Investors get a reality check in China as stockmarkets fall
The People’s Bank of China, started to remove liquidity from the financial system at the start of this year, driving stock prices down.
China's benchmark CSI 300 stockmarket index soared by 27% in 2020 thanks to the Covid-19-induced stimulus, but the rally peaked in February this year and the index has since tumbled by 13%. It has lost 4% since 1 January.
The main cause is tighter money, as Jacky Wong explains in The Wall Street Journal. The People’s Bank of China, the central bank, turned on the monetary taps last year in response to the virus. Yet with the recovery looking secure, it started to remove some of that liquidity from the financial system at the start of this year. “The spectre of bubbles past still haunt Chinese policy makers”: previous post-crisis stimulus efforts have saddled the financial system with a worrying debt burden. Regulators’ priority is curbing of speculation in property, but tighter credit brings “collateral damage” to stocks.
Big tech gets smaller
Chinese markets have also been affected by the ongoing global “rotation” away from highly-priced growth stocks (particularly technology companies) towards more cyclical sectors.

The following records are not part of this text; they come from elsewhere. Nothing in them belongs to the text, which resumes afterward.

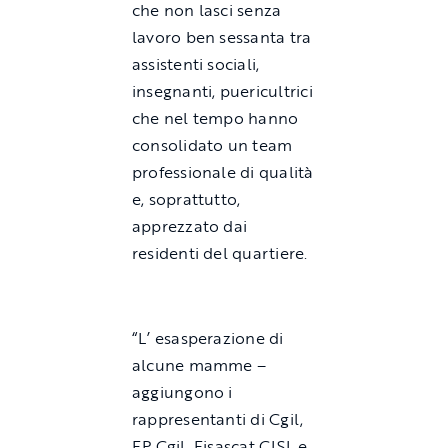
che non lasci senza
lavoro ben sessanta tra
assistenti sociali,
insegnanti, puericultrici
che nel tempo hanno
consolidato un team
professionale di qualità
e, soprattutto,
apprezzato dai
residenti del quartiere.
“L’ esasperazione di
alcune mamme –
aggiungono i
rappresentanti di Cgil,
FP Cgil, Fisascat CISL e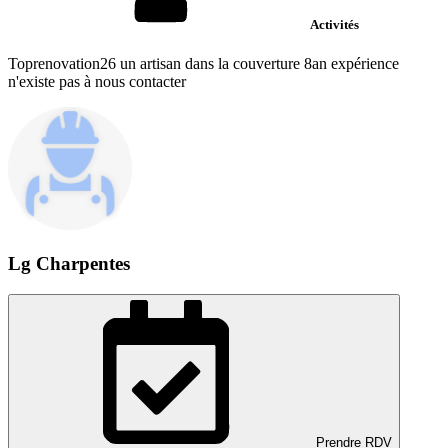
Activités
Toprenovation26 un artisan dans la couverture 8an expérience
n'existe pas à nous contacter
Lg Charpentes
Prendre RDV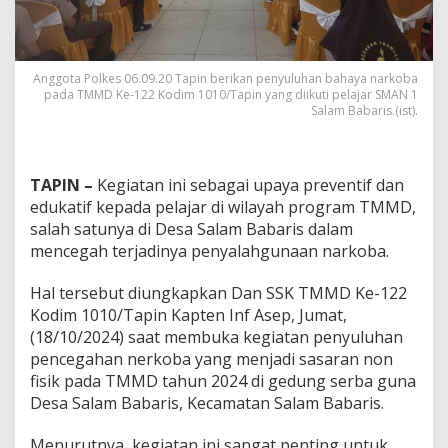
Anggota Polkes 06.09.20 Tapin berikan penyuluhan bahaya narkoba
pada TMMD Ke-122 Kodim 1010/Tapin yang diikuti pelajar SMAN 1
Salam Babaris.(ist).
TAPIN –
Kegiatan ini sebagai upaya preventif dan
edukatif kepada pelajar di wilayah program TMMD,
salah satunya di Desa Salam Babaris dalam
mencegah terjadinya penyalahgunaan narkoba.
Hal tersebut diungkapkan Dan SSK TMMD Ke-122
Kodim 1010/Tapin Kapten Inf Asep, Jumat,
(18/10/2024) saat membuka kegiatan penyuluhan
pencegahan nerkoba yang menjadi sasaran non
fisik pada TMMD tahun 2024 di gedung serba guna
Desa Salam Babaris, Kecamatan Salam Babaris.
Menurutnya, kegiatan ini sangat penting untuk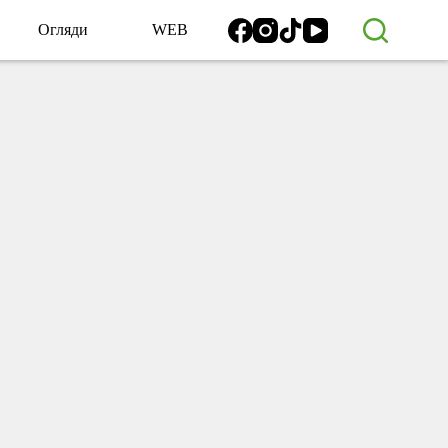
Огляди
WEB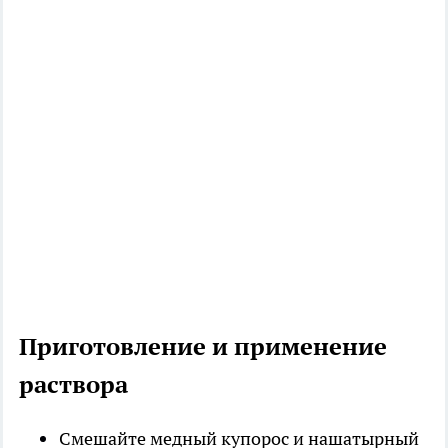
Приготовление и применение
раствора
Смешайте медный купорос и нашатырный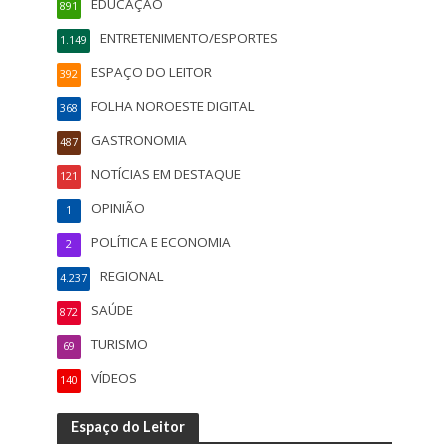
EDUCAÇÃO
891
ENTRETENIMENTO/ESPORTES
1.149
ESPAÇO DO LEITOR
392
FOLHA NOROESTE DIGITAL
368
GASTRONOMIA
487
NOTÍCIAS EM DESTAQUE
121
OPINIÃO
1
POLÍTICA E ECONOMIA
2
REGIONAL
4.237
SAÚDE
872
TURISMO
69
VÍDEOS
140
Espaço do Leitor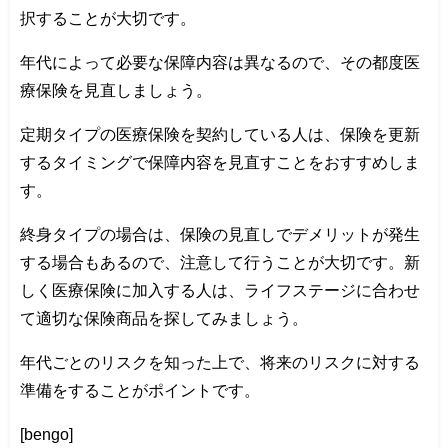
択することが大切です。
年代によって必要な保障内容は異なるので、その都度医
療保険を見直しましょう。
定期タイプの医療保険を契約している人は、保険を更新
するタイミングで保障内容を見直すことをおすすめしま
す。
終身タイプの場合は、保険の見直しでデメリットが発生
する場合もあるので、注意して行うことが大切です。新
しく医療保険に加入する人は、ライフステージに合わせ
て適切な保険商品を探してみましょう。
年代ごとのリスクを知った上で、将来のリスクに対する
準備をすることがポイントです。
[bengo]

Shares in tech giants such as Alibaba, Baidu and JD.com were “hammered” last week after US regulators pressed forward with changes that could ultimately see the firms removed from US stock exchanges, reports Arjun Kharpal for CNBC. Many Chinese tech firms have dual listings in America in order to access a wider pool of investor capital.
Big Chinese tech firms are also under pressure in their home market from tighter regulation. Beijing appears to have concluded that the sector needs to be cut down to size to ensure social stability, says Eoin Treacy on Fuller Treacy Money. “Companies like Tencent and Alibaba” now face clear “limits” on how much further they can expand.
The market pullback hasn’t undermined an ongoing boom in initial public offerings (IPOs), notes Hudson Lockett in the Financial Times. The value of flotations in Hong Kong has hit $16.4bn so far this year, compared with just $1.8bn in the first three months of last year. Yet Chinese stocks are not the value play they once were. The CSI 300’s price/earnings ratio has risen from 12 to 19 over the past year.
Tighter money in China underlines a growing split between rich economies, where central banks plan to keep credit easy, and emerging markets, where central bankers are growing hawkish; Russia and Brazil both recently raised interest rates. China was “first in, first out” of the pandemic, Peiqian Liu of Natwest Markets told Sofia Horta e Costa and Richard Frost on Bloomberg.
Now, this “stockmarket rout” could provide another leading indicator for the rest of the world: “When central banks and governments start exiting pandemic-era stimulus” the results for investors are “not pretty”.